Best way to extract distribution and parameters from character variable?

ignacio · July 20, 2019, 11:26am

Suppose I have a character variable normal(0,1). I want to create 3 variables out of it:

distribution <- "normal"
mu <- 0
sd <- 1

I can do this with stringr but i'm wondering if there is a better way of writing this code

library(stringr)

distribution_chr <- "normal(0,1)"

distribution <- str_split(string = distribution_chr, pattern = "\\(", simplify = TRUE)[1,1]

parameters <- distribution_chr %>% 
  str_extract_all("(?<=\\().+?(?=\\))") %>% 
  str_split(pattern = ",", simplify = TRUE)

mu <- as.numeric(parameters[1,1])
sd <- as.numeric(parameters[1,2])

^{Created on 2019-07-20 by the reprex package (v0.2.1)}

Thanks!

pieterjanvc · July 20, 2019, 1:11pm

Hi,

I think that is looking rather good.

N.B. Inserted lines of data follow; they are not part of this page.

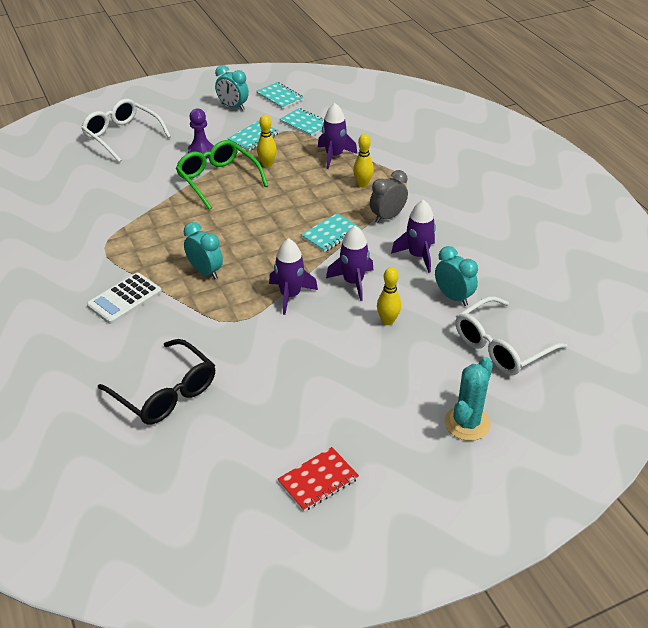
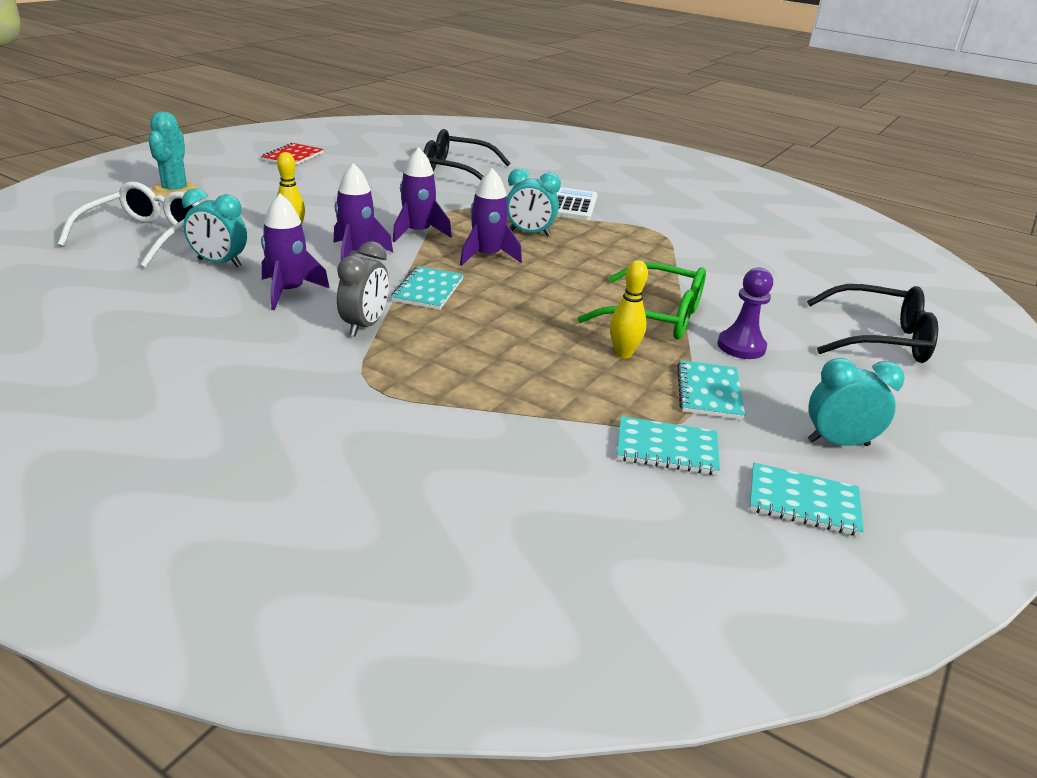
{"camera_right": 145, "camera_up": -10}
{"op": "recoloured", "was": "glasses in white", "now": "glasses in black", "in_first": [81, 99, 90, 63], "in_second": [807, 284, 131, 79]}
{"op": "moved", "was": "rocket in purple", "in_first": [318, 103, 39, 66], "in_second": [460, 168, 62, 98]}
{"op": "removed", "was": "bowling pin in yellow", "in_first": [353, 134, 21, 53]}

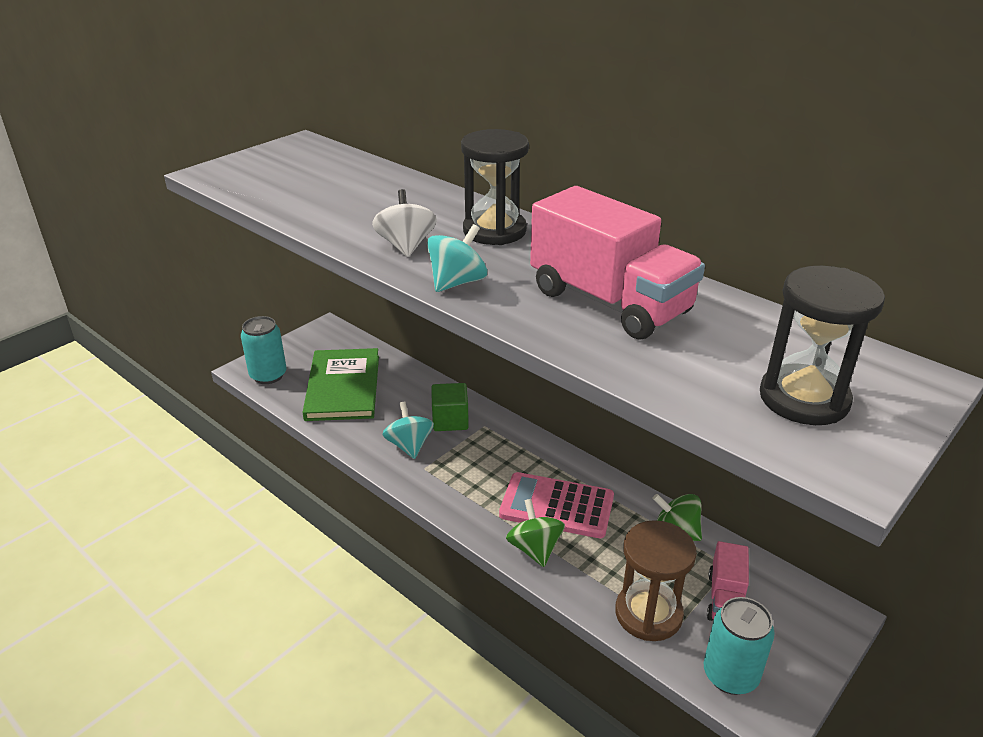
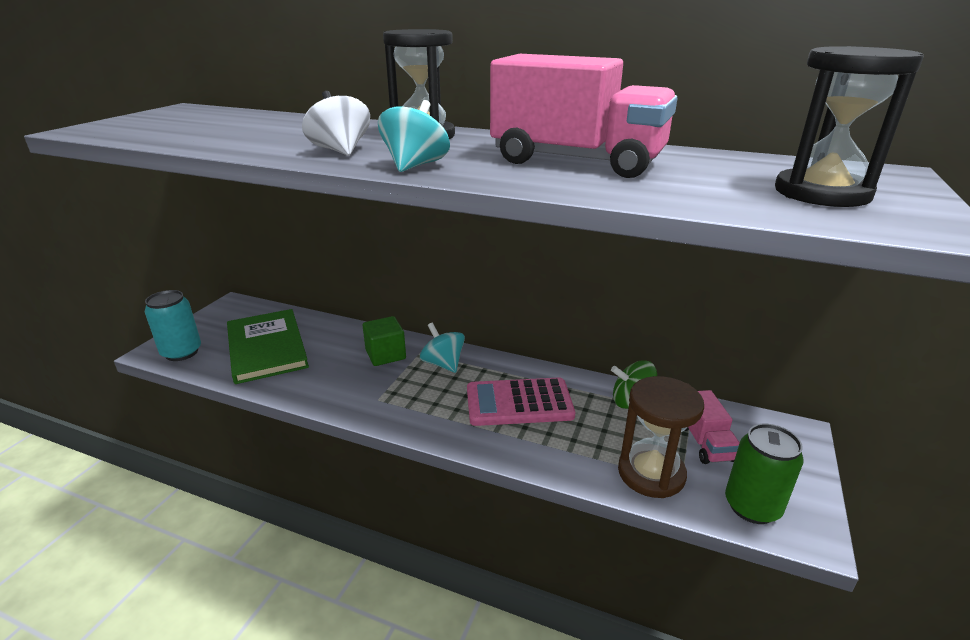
{"camera_right": -20, "camera_up": -5}
{"op": "moved", "was": "spinning top in turquoise", "in_first": [382, 402, 52, 57], "in_second": [420, 322, 45, 51]}
{"op": "removed", "was": "spinning top in green", "in_first": [506, 499, 59, 68]}
{"op": "recoloured", "was": "can in turquoise", "now": "can in green", "in_first": [704, 597, 71, 98], "in_second": [725, 424, 78, 100]}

I found one other way of doing it, but still using stringr, just a different function and extracting groups of interest:

library("stringr")

myString = "normal(0,1)"
parameters = str_match(myString, "(\\w+)\\((\\d*\\.?\\d*),\\s?(\\d*\\.?\\d*)\\)")

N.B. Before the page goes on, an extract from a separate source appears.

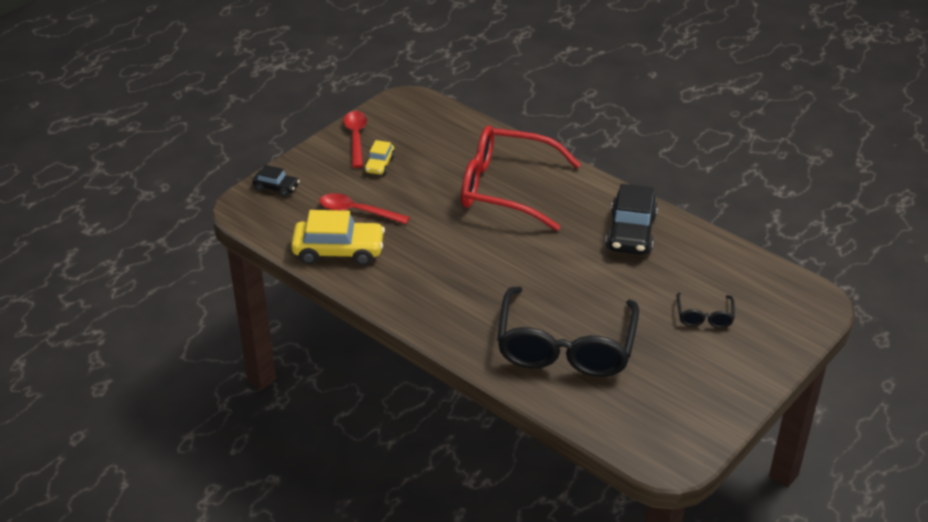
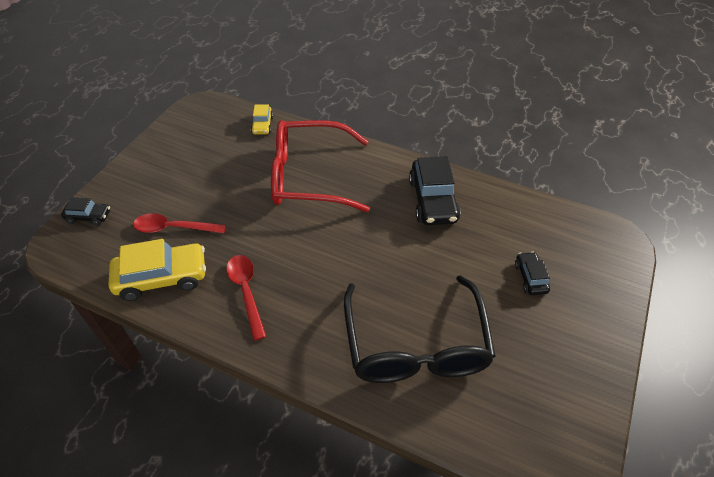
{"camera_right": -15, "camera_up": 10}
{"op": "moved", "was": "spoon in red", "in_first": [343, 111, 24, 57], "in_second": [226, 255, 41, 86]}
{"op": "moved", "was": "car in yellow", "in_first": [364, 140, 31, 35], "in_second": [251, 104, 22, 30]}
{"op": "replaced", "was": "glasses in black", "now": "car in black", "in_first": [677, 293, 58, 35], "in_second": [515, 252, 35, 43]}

distribution = parameters[2]
mu = as.numeric(parameters[3])
md = as.numeric(parameters[4])

This regex should work for both integers and decimal numbers and ignore any white space after the comma if it would be inserted.

Grtz,
PJ

andresrcs · July 20, 2019, 1:46pm

This is not necessarily better but I think that str_extract() feels more natural and human readable in this situation.

library(stringr)

myString = "normal(0,1)"

distribution = str_extract(myString, "(\\w+)(?=\\()")
mu = str_extract(myString, "(?<=\\()\\d+(?=,)")
md = str_extract(myString, "(?<=,\\s?)\\d+(?=\\))")

distribution
#> [1] "normal"
mu
#> [1] "0"
md
#> [1] "1"

^{Created on 2019-07-20 by the reprex package (v0.3.0.9000)}

pieterjanvc · July 20, 2019, 3:34pm

I agree, I did not say my method was better, just different.

PJ

system · July 27, 2019, 3:34pm

This topic was automatically closed 7 days after the last reply. New replies are no longer allowed.